*PROBLEM DESCRIPTION*
Print the lines word for word, starting with the line that contains "- Export file for extension" and ending with the line that contains "- Auto-scroll to bottom", both included. Print nothing else from the rows.

*AVAILABLE DATA*
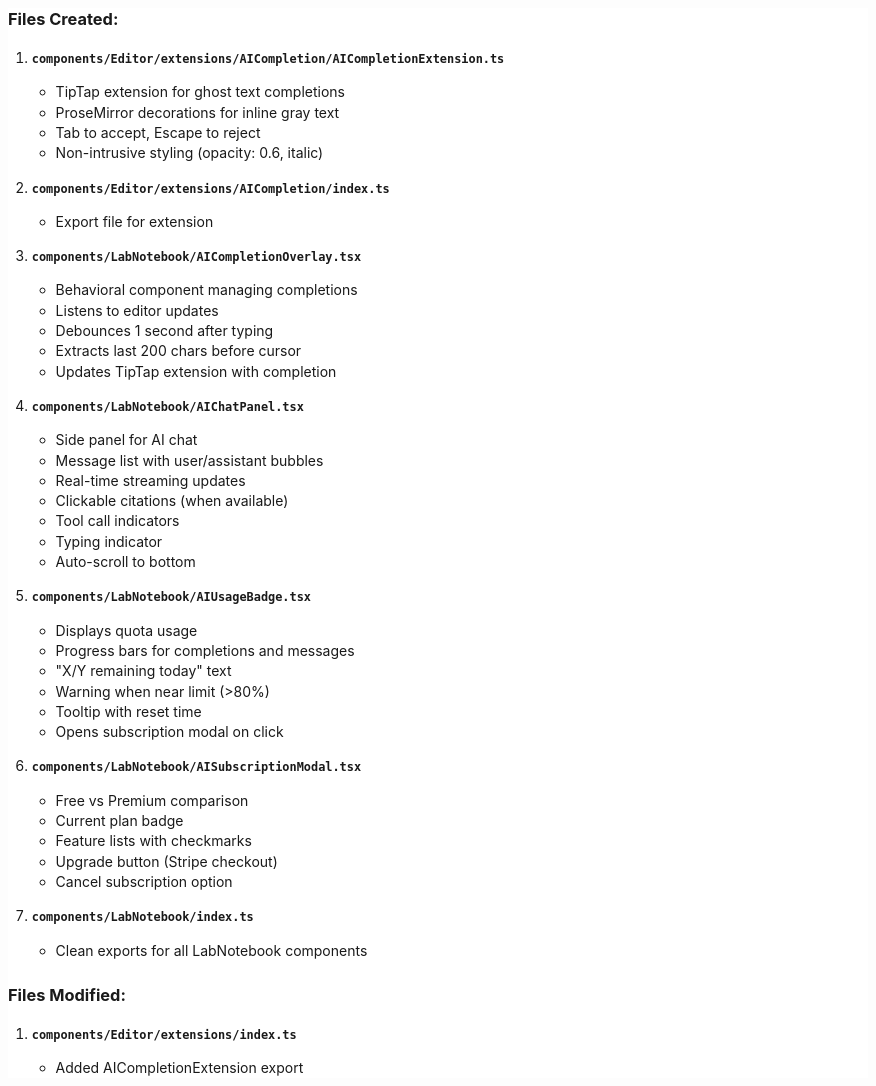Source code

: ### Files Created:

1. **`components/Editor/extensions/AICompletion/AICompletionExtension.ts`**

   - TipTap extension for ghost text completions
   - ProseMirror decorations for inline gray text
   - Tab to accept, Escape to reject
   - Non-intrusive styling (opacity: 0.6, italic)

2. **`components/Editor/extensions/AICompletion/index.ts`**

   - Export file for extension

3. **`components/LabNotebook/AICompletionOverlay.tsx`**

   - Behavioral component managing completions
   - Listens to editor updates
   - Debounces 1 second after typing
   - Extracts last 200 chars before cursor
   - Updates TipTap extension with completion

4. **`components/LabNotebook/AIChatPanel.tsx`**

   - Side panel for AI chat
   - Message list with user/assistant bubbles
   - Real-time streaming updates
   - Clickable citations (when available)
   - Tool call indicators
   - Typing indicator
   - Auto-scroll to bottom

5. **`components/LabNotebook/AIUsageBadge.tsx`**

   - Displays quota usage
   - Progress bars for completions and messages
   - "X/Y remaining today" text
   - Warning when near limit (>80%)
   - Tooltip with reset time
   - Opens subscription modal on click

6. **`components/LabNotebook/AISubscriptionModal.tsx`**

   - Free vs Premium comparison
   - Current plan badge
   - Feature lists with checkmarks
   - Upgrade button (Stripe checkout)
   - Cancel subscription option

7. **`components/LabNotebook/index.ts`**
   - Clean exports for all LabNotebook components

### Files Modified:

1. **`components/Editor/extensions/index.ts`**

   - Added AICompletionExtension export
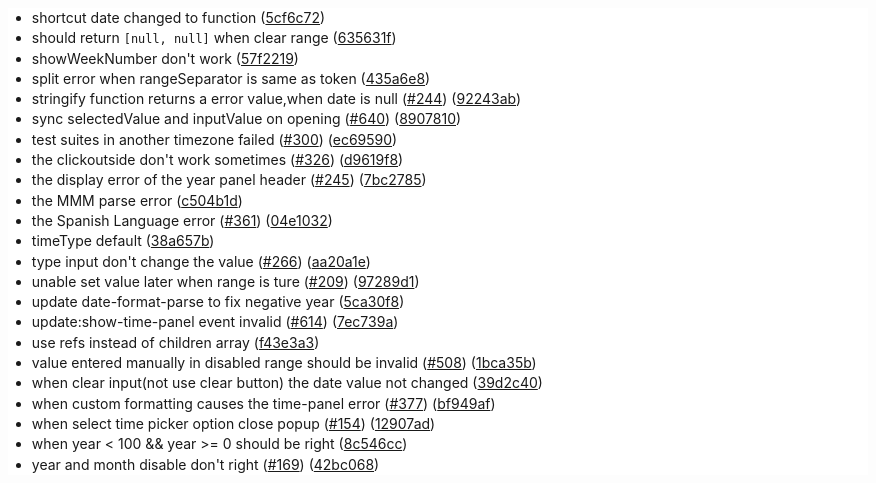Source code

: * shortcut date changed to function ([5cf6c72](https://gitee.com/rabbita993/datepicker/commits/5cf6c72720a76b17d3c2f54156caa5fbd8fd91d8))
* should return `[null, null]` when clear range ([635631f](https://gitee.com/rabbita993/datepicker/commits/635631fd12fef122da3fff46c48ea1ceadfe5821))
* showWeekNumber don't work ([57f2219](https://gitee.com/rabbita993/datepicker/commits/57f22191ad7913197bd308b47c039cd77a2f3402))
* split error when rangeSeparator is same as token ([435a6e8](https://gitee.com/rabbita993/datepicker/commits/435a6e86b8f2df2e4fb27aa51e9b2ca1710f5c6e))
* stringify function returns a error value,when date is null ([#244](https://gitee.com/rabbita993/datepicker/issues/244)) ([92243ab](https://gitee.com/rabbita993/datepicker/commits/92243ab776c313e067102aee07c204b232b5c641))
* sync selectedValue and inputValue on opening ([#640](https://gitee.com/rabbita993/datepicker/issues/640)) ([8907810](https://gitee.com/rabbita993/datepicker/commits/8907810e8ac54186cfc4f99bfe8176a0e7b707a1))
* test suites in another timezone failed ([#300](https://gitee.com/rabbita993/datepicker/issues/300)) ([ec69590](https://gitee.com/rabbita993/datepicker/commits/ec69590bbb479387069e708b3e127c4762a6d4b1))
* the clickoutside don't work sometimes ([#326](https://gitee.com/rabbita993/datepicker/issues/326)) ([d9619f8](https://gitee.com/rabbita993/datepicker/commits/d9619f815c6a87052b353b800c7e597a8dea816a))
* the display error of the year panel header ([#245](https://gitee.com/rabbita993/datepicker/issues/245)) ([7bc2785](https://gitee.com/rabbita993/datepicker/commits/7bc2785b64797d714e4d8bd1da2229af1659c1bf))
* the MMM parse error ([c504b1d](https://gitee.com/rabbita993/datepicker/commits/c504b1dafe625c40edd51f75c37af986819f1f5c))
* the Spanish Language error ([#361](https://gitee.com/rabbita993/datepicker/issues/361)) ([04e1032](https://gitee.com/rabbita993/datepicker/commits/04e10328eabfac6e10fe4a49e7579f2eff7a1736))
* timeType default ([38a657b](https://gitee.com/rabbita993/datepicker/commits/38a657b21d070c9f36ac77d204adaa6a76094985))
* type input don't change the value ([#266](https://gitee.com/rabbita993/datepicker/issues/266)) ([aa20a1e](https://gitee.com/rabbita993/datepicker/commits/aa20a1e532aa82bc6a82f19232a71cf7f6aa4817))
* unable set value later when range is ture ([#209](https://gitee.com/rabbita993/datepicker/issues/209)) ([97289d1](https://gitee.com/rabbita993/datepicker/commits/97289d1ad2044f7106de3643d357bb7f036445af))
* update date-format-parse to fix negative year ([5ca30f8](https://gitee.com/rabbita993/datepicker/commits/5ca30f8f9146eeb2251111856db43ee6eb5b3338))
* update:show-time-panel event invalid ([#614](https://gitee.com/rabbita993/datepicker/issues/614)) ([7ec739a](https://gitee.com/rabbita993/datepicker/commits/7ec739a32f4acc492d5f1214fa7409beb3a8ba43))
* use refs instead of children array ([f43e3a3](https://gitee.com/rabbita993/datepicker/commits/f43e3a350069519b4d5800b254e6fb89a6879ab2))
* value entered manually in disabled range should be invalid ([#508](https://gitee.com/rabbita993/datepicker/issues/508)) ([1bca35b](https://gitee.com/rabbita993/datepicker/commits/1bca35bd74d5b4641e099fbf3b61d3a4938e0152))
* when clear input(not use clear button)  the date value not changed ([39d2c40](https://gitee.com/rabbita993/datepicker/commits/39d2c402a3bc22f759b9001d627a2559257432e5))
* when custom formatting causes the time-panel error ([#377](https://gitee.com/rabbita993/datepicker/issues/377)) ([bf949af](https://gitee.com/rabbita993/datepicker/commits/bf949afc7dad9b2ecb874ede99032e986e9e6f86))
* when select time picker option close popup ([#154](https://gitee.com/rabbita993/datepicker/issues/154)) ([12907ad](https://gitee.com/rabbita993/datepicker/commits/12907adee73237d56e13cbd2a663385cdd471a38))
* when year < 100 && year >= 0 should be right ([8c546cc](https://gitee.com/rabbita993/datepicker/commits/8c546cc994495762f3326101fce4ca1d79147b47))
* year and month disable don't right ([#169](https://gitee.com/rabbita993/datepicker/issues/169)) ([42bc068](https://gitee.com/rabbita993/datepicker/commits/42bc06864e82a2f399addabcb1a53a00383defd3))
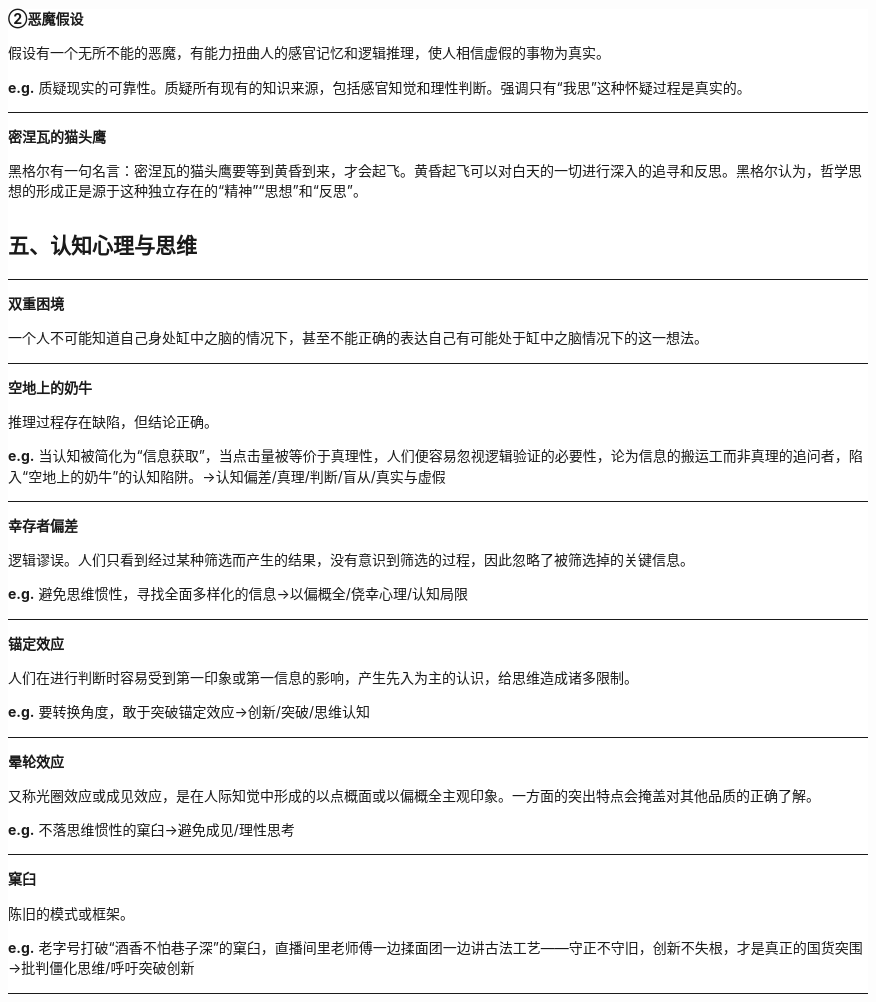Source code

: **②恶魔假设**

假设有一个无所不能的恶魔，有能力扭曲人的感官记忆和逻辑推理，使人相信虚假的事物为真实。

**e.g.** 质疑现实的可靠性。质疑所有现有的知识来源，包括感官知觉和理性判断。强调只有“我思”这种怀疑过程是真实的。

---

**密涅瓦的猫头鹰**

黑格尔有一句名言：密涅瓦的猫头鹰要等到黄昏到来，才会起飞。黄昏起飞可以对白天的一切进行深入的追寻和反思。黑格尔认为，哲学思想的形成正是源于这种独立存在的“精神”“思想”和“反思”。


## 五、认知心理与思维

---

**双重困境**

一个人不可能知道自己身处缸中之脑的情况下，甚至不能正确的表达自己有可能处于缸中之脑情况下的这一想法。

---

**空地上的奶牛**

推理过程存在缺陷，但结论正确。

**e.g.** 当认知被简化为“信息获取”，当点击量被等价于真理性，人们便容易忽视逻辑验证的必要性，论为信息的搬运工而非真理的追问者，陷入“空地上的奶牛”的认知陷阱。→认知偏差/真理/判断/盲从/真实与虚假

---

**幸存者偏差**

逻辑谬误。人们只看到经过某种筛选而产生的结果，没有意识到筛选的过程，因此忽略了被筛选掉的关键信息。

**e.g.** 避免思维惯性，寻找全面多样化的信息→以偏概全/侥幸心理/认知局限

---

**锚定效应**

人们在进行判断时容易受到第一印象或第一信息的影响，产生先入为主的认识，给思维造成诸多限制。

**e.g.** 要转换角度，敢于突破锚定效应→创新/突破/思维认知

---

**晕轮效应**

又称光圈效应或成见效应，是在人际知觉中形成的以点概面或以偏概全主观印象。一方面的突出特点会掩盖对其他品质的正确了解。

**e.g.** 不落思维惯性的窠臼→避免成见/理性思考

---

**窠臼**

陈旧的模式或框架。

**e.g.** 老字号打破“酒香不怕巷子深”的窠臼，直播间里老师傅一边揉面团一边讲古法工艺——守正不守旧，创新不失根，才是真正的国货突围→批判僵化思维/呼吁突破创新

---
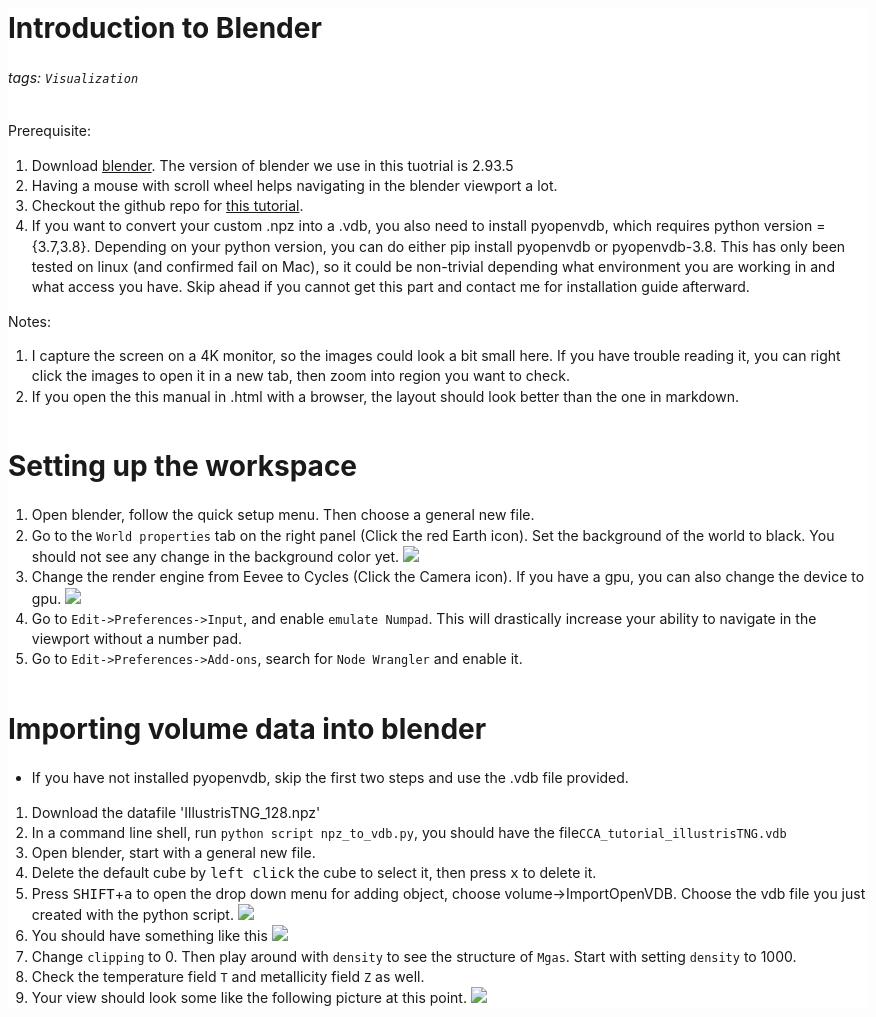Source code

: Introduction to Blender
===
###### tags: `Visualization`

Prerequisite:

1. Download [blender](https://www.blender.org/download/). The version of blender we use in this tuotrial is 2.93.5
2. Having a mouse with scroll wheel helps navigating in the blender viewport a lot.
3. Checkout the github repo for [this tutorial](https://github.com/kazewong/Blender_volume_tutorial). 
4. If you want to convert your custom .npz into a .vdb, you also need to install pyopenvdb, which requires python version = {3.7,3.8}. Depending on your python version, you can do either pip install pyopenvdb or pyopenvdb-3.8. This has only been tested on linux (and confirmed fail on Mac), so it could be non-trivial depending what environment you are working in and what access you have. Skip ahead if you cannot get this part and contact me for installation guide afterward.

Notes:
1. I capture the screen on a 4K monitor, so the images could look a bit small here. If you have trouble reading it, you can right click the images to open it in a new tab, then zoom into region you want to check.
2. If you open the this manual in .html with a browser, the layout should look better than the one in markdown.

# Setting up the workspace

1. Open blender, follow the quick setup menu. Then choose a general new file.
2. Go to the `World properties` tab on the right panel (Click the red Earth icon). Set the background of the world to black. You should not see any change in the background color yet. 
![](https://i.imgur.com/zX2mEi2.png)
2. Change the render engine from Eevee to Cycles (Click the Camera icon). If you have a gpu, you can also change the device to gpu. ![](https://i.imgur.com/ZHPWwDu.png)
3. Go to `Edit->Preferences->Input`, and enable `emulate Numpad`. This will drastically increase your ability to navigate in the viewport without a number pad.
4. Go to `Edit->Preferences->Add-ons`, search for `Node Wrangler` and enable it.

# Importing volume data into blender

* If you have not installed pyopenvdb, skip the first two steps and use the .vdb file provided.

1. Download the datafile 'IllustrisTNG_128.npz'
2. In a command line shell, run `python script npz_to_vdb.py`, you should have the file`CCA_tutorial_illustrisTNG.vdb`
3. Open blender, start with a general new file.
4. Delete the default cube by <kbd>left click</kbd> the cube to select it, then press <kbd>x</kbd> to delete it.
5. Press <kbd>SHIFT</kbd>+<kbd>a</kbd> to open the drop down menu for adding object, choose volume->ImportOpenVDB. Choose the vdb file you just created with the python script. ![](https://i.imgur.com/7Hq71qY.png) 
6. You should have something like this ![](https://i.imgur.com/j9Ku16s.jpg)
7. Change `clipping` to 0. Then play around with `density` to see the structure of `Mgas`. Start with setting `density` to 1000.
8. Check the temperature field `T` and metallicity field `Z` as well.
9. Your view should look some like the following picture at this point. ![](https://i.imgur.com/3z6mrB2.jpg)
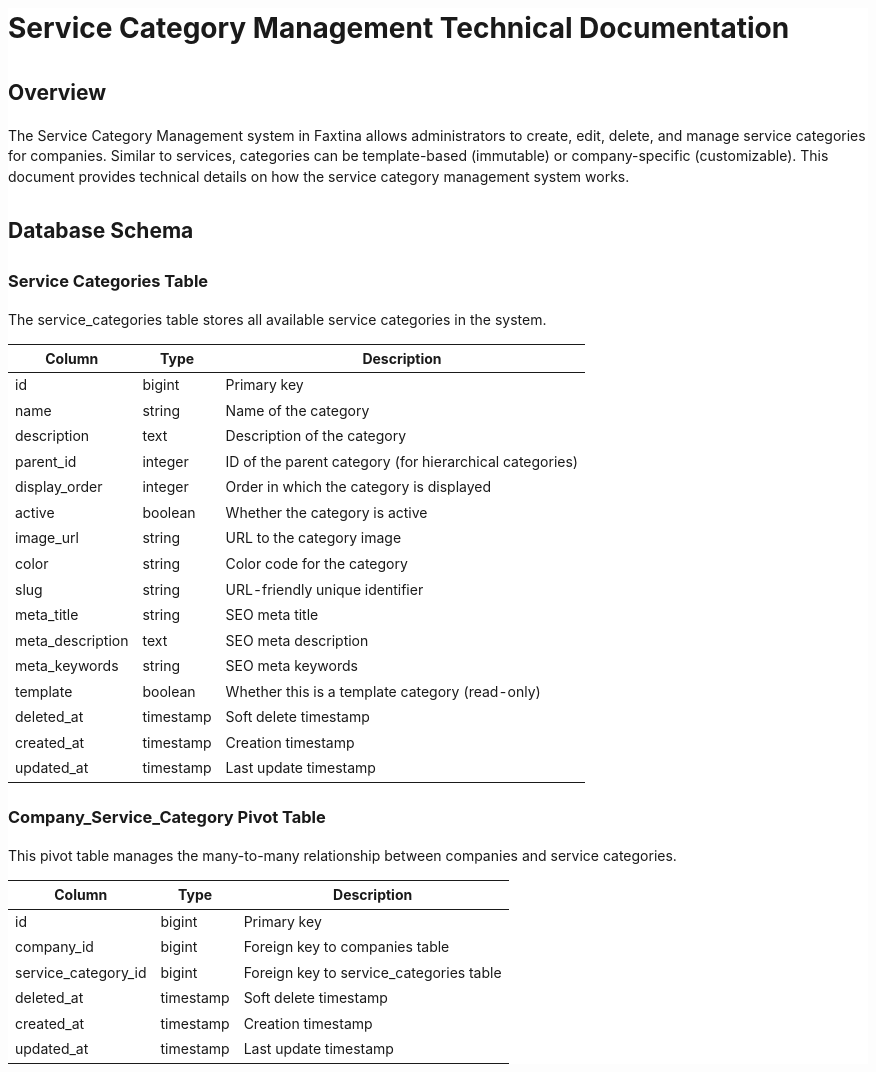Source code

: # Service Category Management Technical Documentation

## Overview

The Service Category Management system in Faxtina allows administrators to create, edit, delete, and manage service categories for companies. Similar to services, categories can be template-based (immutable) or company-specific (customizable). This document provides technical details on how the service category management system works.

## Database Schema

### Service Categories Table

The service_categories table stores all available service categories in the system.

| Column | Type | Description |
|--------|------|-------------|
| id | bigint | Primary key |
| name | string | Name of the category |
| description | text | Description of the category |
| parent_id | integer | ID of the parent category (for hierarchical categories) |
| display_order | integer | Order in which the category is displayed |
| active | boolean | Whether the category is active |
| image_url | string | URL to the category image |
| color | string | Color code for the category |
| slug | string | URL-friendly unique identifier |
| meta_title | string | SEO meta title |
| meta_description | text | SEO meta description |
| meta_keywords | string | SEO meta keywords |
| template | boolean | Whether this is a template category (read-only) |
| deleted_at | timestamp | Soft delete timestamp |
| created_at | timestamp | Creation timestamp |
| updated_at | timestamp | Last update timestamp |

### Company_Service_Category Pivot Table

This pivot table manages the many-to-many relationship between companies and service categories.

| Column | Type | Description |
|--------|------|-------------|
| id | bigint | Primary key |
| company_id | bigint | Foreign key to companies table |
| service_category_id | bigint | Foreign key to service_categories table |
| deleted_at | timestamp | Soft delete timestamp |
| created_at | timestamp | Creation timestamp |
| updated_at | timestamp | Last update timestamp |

*TASK ANSWER*
   - Export file for extension

3. **`components/LabNotebook/AICompletionOverlay.tsx`**

   - Behavioral component managing completions
   - Listens to editor updates
   - Debounces 1 second after typing
   - Extracts last 200 chars before cursor
   - Updates TipTap extension with completion

4. **`components/LabNotebook/AIChatPanel.tsx`**

   - Side panel for AI chat
   - Message list with user/assistant bubbles
   - Real-time streaming updates
   - Clickable citations (when available)
   - Tool call indicators
   - Typing indicator
   - Auto-scroll to bottom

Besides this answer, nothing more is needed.